Making the change- regenerating pastures both above and below ground
Changing from a conventional, high input grazing system to a low input regenerative system doesn’t happen instantly and things may have to get a bit worse before they get better, as Tasmanian novelist and regenerative farmer, Rachael Treasure, discovered on the farm that she and her partner, Daniel, inherited four years ago.
“When we inherited our little farm near Richmond in Tasmania four years ago, the soil was really dead. No earthworms, no organic matter, it was a biological desert,” she said. “We made the decision to rest the land for a year to see what indicator plants (‘weeds’) returned. We chose to farm with zero synthetic fertiliser and pesticide inputs, and used high density mob grazing of sheep and cattle as a tool to cycle biomass back into the soil.”

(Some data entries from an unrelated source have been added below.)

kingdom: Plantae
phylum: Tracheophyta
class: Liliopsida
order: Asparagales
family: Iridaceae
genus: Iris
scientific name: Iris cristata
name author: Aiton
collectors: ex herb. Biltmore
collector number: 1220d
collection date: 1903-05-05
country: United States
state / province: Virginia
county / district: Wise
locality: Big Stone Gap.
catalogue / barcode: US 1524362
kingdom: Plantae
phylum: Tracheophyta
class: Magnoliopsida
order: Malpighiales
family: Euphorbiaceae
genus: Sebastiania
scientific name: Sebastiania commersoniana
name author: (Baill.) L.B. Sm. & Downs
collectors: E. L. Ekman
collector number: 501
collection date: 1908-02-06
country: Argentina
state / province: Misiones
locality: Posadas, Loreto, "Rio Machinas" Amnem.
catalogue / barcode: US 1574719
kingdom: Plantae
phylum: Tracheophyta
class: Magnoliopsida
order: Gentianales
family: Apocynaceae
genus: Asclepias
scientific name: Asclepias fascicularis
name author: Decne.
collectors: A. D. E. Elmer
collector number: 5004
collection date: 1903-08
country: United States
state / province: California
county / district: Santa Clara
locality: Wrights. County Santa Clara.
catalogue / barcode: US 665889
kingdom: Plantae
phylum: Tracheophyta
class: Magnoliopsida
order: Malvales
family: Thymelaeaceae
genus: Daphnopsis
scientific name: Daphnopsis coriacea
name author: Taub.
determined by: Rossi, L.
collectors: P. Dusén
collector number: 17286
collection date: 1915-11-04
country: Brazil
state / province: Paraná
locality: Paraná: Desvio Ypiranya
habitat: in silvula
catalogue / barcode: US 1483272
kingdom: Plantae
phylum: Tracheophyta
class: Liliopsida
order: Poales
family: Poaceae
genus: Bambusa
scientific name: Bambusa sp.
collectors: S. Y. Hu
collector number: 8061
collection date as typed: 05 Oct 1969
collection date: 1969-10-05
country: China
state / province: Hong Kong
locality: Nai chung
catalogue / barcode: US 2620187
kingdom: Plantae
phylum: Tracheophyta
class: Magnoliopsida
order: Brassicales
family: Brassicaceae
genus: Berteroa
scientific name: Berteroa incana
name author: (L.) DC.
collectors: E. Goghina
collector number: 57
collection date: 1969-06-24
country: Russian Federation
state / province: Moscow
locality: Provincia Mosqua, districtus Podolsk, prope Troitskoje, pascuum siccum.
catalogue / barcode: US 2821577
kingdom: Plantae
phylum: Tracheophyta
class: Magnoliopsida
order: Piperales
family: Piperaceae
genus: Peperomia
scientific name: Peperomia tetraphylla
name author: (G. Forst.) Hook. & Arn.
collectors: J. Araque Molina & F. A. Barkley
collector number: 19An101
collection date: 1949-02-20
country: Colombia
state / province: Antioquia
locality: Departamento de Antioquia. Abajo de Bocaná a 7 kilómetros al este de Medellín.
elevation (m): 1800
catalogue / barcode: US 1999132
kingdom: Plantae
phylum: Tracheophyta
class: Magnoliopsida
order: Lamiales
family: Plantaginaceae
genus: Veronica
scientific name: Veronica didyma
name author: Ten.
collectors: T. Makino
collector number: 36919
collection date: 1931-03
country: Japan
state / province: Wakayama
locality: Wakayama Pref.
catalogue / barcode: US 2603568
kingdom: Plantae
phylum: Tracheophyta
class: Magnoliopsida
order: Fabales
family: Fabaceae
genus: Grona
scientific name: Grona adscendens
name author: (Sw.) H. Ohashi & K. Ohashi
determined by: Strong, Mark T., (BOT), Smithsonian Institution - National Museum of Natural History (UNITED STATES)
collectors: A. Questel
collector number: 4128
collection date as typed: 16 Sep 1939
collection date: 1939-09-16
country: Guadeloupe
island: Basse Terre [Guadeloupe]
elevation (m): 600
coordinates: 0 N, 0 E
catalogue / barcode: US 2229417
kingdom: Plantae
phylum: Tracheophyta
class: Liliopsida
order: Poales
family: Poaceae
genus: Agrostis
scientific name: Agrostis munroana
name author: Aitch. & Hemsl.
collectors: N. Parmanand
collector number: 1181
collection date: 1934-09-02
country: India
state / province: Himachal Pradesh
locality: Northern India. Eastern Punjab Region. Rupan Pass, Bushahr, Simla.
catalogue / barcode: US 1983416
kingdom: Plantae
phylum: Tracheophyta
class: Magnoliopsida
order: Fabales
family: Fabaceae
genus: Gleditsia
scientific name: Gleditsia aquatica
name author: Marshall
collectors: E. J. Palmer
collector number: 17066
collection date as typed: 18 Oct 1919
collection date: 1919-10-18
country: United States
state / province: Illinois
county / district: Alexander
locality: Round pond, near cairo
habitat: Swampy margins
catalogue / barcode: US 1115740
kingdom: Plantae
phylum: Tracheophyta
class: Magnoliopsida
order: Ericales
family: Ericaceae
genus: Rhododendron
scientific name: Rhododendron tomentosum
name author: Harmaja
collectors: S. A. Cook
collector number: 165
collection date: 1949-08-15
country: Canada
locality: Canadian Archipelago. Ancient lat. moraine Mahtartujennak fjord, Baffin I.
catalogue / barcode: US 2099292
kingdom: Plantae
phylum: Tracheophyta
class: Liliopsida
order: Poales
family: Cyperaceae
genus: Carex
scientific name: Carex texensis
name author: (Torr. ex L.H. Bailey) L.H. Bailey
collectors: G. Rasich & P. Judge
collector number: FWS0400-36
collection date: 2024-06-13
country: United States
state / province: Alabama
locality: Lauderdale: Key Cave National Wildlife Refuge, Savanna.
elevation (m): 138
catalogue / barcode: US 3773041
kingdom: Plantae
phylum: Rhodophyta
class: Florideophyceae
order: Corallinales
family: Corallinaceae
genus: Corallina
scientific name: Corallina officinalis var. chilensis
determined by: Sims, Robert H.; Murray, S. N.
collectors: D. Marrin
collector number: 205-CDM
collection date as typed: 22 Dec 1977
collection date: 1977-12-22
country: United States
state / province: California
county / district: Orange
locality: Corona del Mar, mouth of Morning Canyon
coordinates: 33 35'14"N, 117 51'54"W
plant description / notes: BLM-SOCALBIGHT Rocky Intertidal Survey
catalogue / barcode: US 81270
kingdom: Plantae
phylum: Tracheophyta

The first year, the tap roots of thistles helped break soil capping and compaction, and areas were flush with clover and self sown oats. The third year the system really crashed,” Rachael said. “But the fourth year, self-recruitment of plants, including wallaby grass, began, dung beetles and a range of insects returned along with more plant diversity.
“We knew natural systems will repair themselves if managed correctly over time. We didn’t want to continue managing a system of high inputs of fertiliser and herbicides on single species fodder crops. This system may give good short-term responses and a faster return on investment, but then you are locked into a high input system with multiple, long-term escalating costs and diminishing landscape health and resilience,” she said. “Regenerating landscapes requires patience and a holistic mindset, with a focus on rebuilding the foundations of a healthy landscape – improving biodiversity, the soil microbiology and soil structure.”
After learning from Dr Christine Jones about plant-soil biota interactions – including the way in which plants and microbes interact and support each other through the exchange of sugars (made by the plants) and the provision of nutrients (made available to plants by soil microflora and fauna) – Rachael and Daniel decided to plant a multispecies mix into the pasture.
They made their own purpose-built drill, and on the advice of Colin Seis used a wide-spaced tyne to break the capping of the soil, and then direct drilled a 13-species combination including everything they could find in the veggie box and elsewhere; perennial Ryegrass, Upland Cocksfoot, Finesse-Q Tall Fescue, Hamua Red Clover, NZ White Clover, Trikkala Sub Clover, Lusa Persian Clover, Boston Plantain, Chicory, Rangi Rape, Pacer Leafy Turnip, Buckwheat, oats and Ryecorn. The seed was treated with a NutriSoil preparation, which included worm juice, seaweed extract and a coating of a mycorrhizal fungal stimulant.
“Daniel sowed the paddock in one pass, but we noticed the neighbours planting at the same time using three passes with three tractors – a cultivation, sowing and then rolling,” Rachael said. “After sowing we were a bit worried when the neighbours’ oats came up with a flush of green leaves and had started to tiller, yet our crop lagged behind, showing only a few tentative shoots.”
“I contacted Nicole Masters and she immediately told us to look under the surface – to dig up a few plants to see what was happening below ground. We did this and discovered that all the action was happening in the soil, hidden from view. Our plants had more root growth than leaf growth as they had plenty of energy reserves from the seed treatment, whereas the neighbours had lots of leaf growth but very little in the way of root growth as they were desperately needing to generate energy through photosynthesis from the sun. Having more root growth is going to make these plants more resilient to our harsh winter frosts, or from surface drying of the soil.”
More root growth than leaf growth
Little root growth to leaf growth
”all the action was happening in the soil, hidden from view
Rachael and Daniel’s paddock is now coming alive with different shapes and sizes of leaves and plants, and they are feeling confident that these plants are well anchored with a solid root system. In order to build up their “stocking rate below ground” before increasing the “stocking rate above ground”, Rachael and Daniel are using native grass hay to feed their cattle and sheep, knowing that the native grass seed from the hay will in time germinate in the pasture once the microbiology of the soil is thriving.